──────── MATERIAL SHOWN ────────
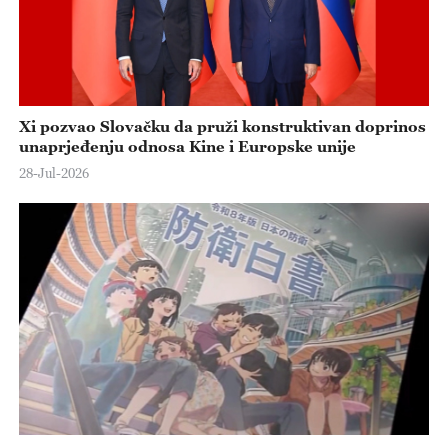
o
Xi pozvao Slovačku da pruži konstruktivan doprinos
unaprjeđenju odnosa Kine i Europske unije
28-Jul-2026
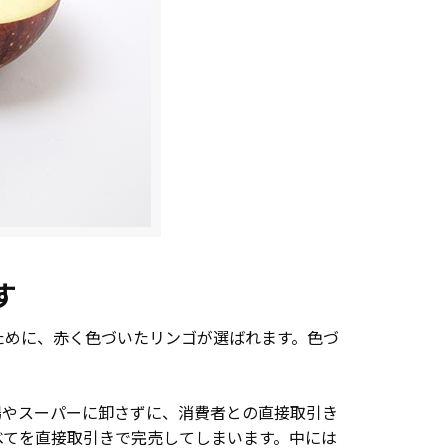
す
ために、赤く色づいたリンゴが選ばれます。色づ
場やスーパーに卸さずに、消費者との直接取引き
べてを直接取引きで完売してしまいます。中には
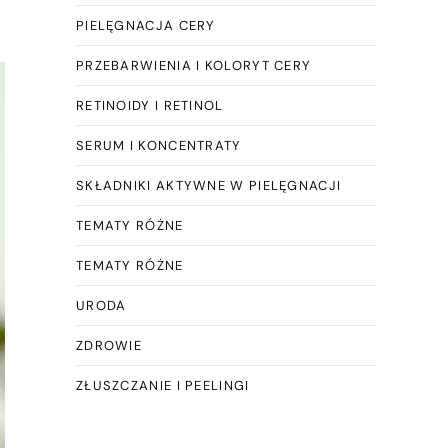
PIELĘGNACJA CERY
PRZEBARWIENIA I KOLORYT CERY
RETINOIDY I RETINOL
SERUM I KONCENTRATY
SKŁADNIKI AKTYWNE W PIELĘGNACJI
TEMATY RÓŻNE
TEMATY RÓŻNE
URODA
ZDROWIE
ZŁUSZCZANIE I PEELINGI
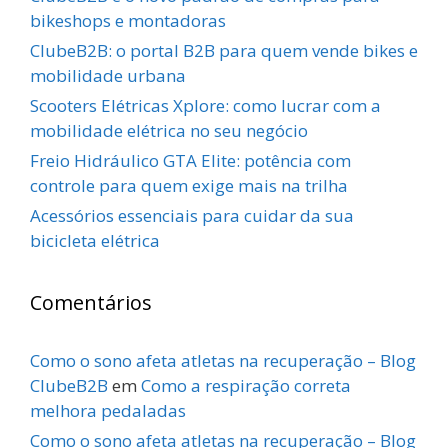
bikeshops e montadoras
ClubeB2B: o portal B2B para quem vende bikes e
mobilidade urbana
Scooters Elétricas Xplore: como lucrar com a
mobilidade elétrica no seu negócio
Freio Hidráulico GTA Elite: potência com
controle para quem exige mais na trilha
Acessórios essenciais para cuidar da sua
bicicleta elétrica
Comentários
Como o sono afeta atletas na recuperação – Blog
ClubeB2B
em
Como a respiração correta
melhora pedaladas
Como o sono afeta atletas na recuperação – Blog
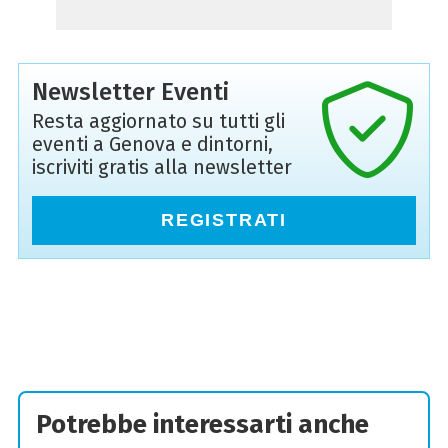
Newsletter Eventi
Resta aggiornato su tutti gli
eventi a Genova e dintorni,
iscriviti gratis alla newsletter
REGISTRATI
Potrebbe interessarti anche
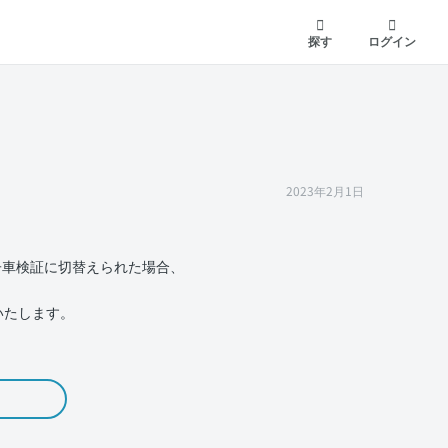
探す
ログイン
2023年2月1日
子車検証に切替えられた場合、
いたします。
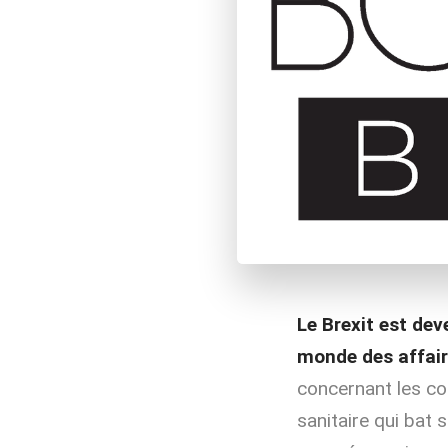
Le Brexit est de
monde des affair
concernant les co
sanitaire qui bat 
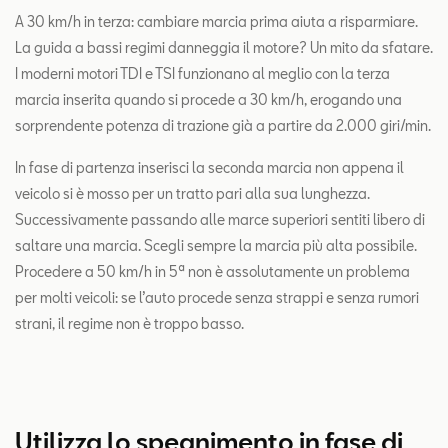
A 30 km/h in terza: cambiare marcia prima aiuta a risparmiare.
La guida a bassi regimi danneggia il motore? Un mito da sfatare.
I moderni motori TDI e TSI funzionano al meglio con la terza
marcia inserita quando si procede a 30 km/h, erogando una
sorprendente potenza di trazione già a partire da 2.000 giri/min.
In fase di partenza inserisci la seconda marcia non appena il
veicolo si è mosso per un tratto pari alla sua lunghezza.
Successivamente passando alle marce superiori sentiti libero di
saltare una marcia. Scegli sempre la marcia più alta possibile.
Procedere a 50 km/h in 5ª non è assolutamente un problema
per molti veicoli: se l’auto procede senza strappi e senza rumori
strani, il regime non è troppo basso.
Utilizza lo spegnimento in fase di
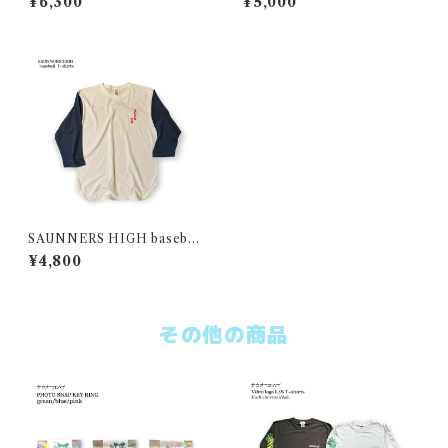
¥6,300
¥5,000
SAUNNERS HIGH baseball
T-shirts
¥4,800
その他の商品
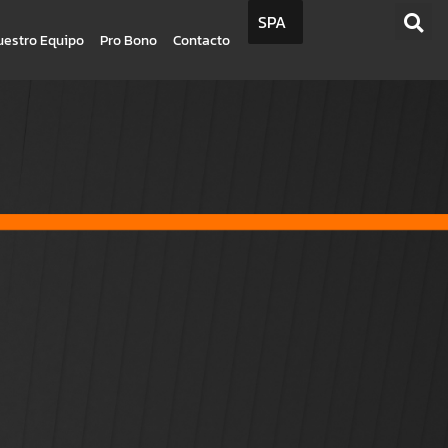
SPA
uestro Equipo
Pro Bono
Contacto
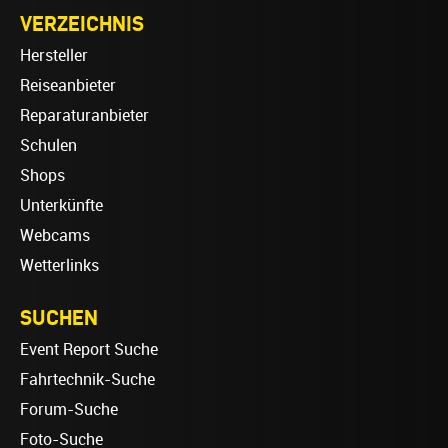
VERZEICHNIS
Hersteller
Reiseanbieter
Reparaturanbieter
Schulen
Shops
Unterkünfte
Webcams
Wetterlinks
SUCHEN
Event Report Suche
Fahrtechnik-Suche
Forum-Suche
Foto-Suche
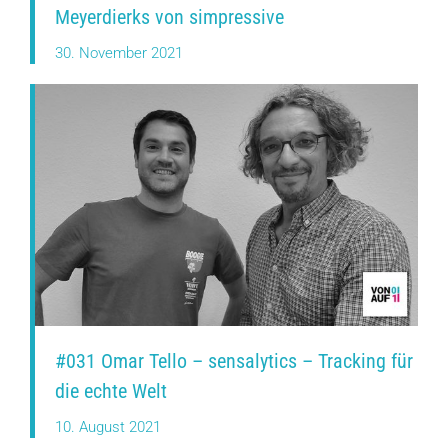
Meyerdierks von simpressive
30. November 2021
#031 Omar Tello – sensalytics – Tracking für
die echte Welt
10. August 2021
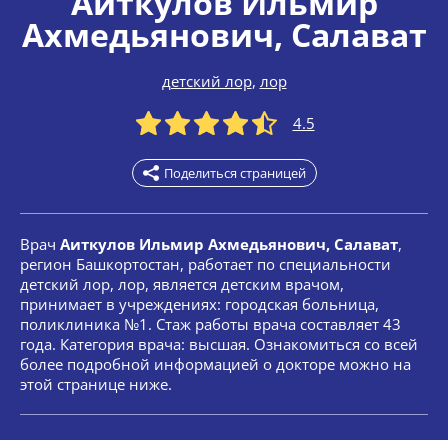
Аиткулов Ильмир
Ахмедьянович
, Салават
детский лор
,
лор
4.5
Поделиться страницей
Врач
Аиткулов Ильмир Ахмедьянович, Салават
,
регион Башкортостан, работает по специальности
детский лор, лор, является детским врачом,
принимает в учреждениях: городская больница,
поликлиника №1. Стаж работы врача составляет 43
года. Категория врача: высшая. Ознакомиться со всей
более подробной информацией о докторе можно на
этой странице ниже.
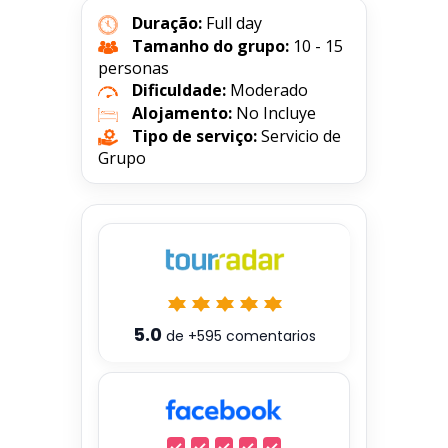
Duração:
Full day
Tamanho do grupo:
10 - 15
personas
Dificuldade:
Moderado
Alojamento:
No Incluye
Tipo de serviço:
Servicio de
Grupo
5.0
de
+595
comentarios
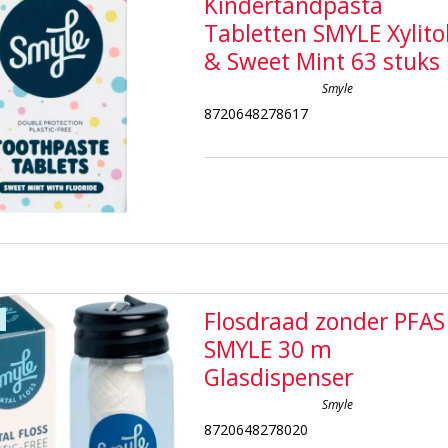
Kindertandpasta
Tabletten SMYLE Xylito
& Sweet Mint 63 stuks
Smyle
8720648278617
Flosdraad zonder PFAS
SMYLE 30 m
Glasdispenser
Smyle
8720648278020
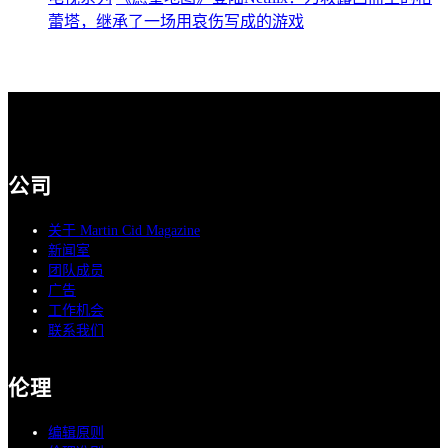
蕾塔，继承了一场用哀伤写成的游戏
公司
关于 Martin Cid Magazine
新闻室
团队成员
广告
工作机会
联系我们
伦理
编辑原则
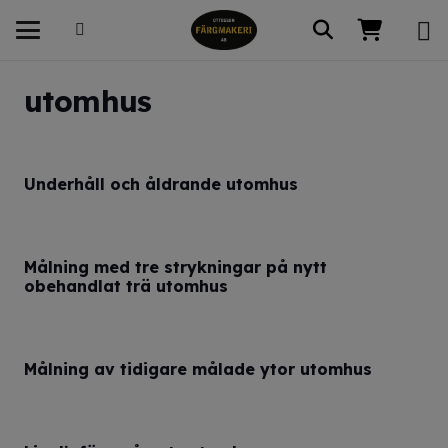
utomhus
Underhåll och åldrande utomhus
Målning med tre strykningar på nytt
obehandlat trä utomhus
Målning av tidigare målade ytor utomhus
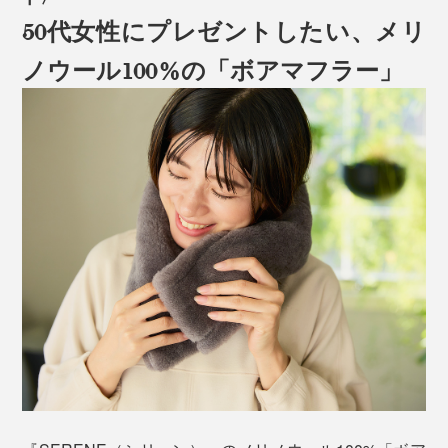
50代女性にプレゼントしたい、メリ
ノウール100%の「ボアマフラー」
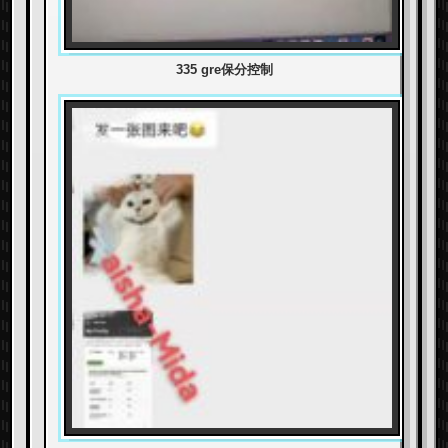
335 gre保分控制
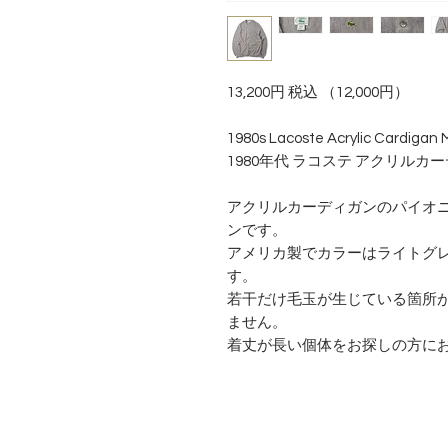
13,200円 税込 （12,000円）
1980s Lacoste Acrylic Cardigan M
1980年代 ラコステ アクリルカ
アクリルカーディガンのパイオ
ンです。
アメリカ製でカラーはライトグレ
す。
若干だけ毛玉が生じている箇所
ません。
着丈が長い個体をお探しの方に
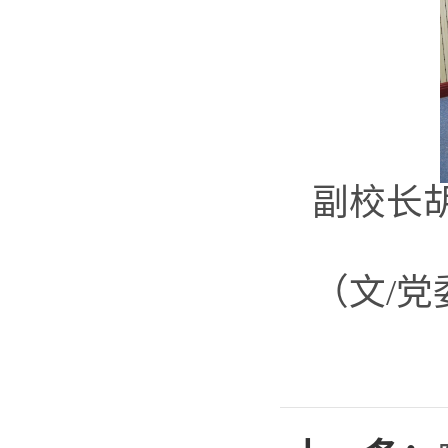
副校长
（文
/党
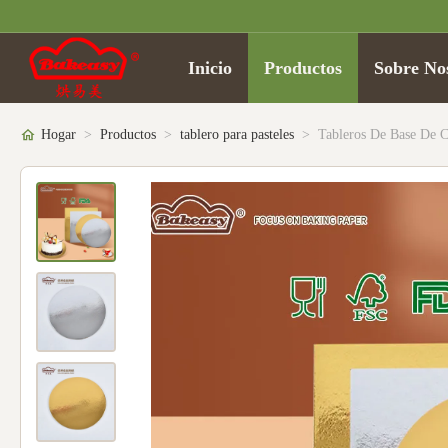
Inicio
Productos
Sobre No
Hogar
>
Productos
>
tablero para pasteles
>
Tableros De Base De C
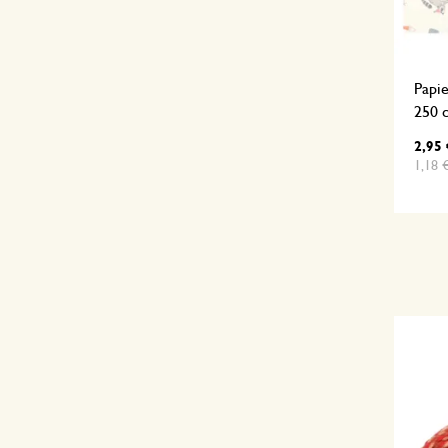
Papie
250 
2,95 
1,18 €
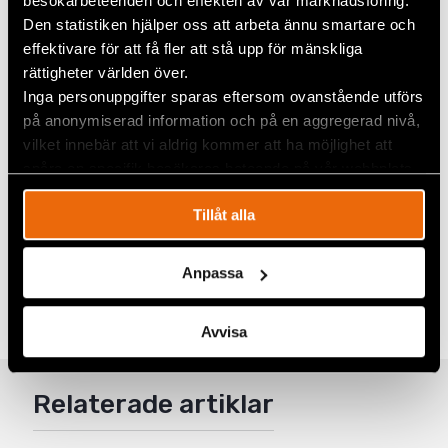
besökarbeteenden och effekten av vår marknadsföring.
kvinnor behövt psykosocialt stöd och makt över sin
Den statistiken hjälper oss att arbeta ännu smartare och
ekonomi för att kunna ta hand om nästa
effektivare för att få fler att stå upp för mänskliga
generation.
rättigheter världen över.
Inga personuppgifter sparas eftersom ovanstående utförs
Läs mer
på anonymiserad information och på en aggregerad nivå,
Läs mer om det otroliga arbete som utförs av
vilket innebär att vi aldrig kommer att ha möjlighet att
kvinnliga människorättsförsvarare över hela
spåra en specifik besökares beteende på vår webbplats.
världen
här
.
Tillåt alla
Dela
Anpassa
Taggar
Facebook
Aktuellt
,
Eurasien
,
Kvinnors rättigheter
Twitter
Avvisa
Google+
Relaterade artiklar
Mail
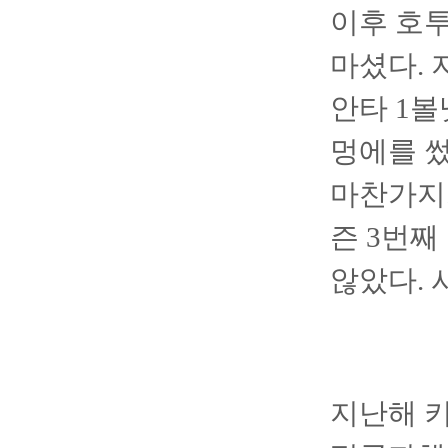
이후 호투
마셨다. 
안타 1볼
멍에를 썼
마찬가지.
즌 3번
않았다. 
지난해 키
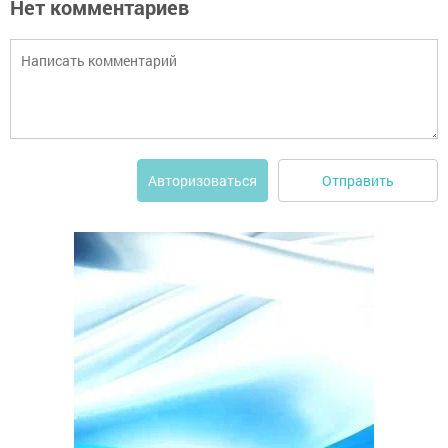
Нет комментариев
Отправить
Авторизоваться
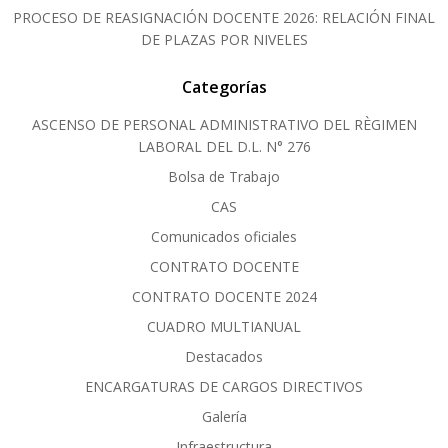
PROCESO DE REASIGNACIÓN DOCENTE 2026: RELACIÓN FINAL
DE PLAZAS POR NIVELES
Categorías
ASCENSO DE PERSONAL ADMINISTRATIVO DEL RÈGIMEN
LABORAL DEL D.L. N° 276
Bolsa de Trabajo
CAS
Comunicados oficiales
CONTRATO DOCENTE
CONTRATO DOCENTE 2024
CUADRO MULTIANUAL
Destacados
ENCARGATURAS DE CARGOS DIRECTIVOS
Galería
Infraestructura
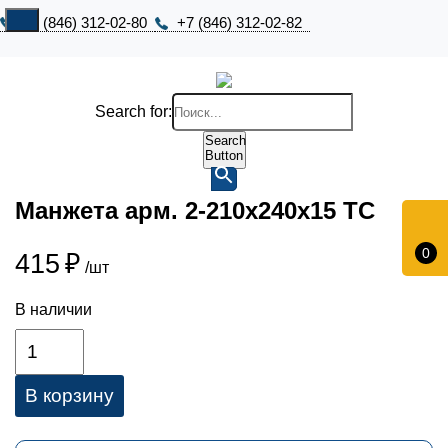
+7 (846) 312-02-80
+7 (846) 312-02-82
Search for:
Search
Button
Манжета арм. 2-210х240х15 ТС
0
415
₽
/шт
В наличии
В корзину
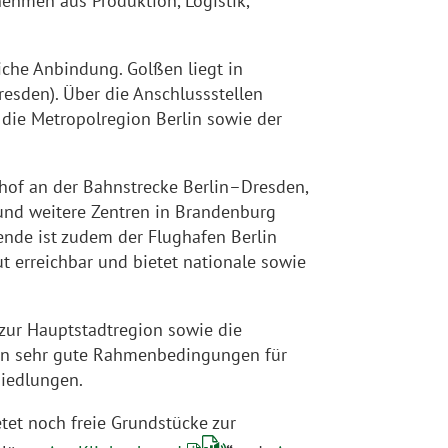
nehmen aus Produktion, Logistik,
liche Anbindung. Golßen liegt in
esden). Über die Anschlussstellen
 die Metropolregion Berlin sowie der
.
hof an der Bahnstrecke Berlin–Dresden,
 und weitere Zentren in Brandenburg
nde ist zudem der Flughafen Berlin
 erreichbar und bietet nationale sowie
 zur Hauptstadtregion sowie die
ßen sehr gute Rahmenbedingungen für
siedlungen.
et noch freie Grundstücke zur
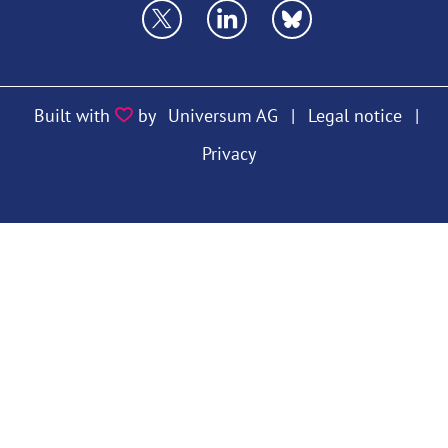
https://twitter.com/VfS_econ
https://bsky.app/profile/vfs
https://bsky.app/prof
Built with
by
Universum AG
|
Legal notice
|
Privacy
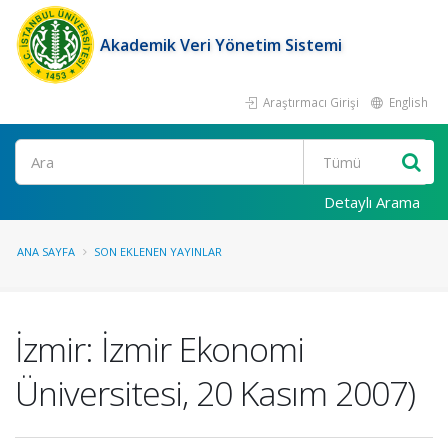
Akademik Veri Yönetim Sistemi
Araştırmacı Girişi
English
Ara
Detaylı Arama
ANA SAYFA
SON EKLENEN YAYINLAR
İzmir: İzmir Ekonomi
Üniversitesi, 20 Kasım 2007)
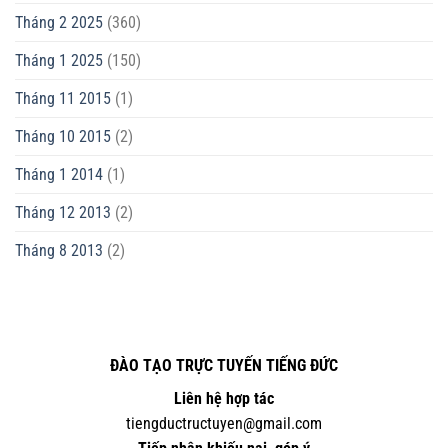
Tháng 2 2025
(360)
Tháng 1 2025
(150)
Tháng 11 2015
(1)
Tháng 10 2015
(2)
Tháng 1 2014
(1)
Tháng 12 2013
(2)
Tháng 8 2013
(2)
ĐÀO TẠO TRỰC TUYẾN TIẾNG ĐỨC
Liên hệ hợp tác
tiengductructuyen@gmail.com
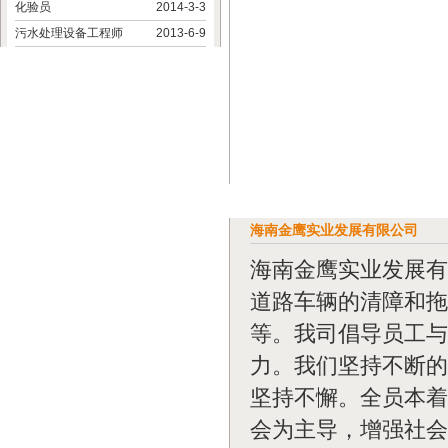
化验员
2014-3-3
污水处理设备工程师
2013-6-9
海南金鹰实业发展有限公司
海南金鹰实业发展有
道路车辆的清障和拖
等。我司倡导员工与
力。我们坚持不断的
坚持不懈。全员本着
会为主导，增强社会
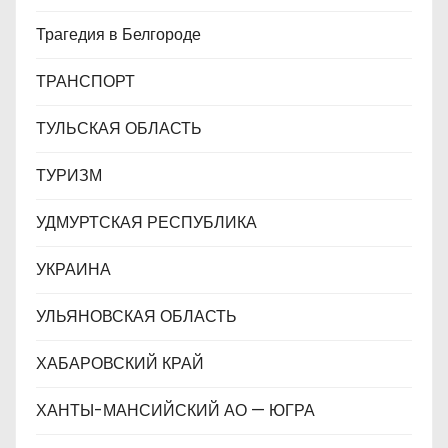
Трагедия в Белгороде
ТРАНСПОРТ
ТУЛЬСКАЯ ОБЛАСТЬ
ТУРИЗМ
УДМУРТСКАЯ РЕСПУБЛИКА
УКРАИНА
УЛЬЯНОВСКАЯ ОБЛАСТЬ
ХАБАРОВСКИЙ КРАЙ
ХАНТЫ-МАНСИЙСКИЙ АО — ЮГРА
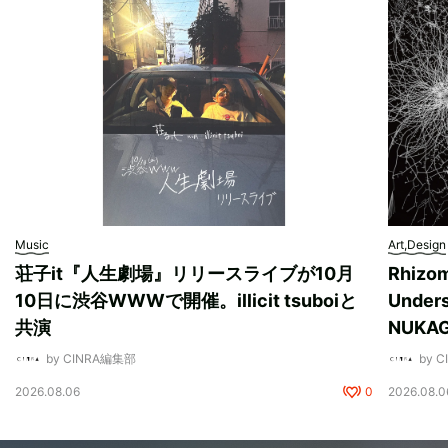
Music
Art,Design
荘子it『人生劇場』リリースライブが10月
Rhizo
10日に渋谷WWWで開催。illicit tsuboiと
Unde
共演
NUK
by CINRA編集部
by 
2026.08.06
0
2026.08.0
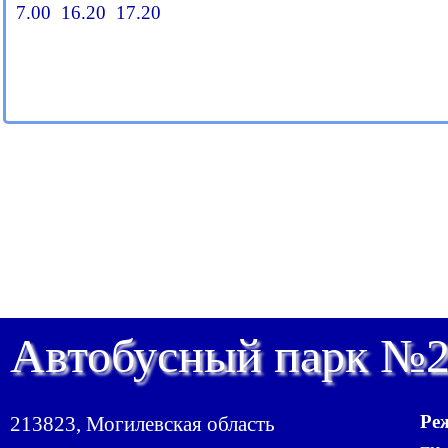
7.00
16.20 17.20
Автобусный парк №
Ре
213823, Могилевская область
────────
▸ EXERCISE:
Reproduce the text from the start of the records through the line with "ZŁUSZCZANIE I PEELINGI", leaving the pictures out.

▸ THE COMPLETED TASK:
o
Xi pozvao Slovačku da pruži konstruktivan doprinos
unaprjeđenju odnosa Kine i Europske unije
28-Jul-2026
す
ために、赤く色づいたリンゴが選ばれます。色づ
場やスーパーに卸さずに、消費者との直接取引き
べてを直接取引きで完売してしまいます。中には
PIELĘGNACJA CERY
PRZEBARWIENIA I KOLORYT CERY
RETINOIDY I RETINOL
SERUM I KONCENTRATY
SKŁADNIKI AKTYWNE W PIELĘGNACJI
TEMATY RÓŻNE
TEMATY RÓŻNE
URODA
ZDROWIE
ZŁUSZCZANIE I PEELINGI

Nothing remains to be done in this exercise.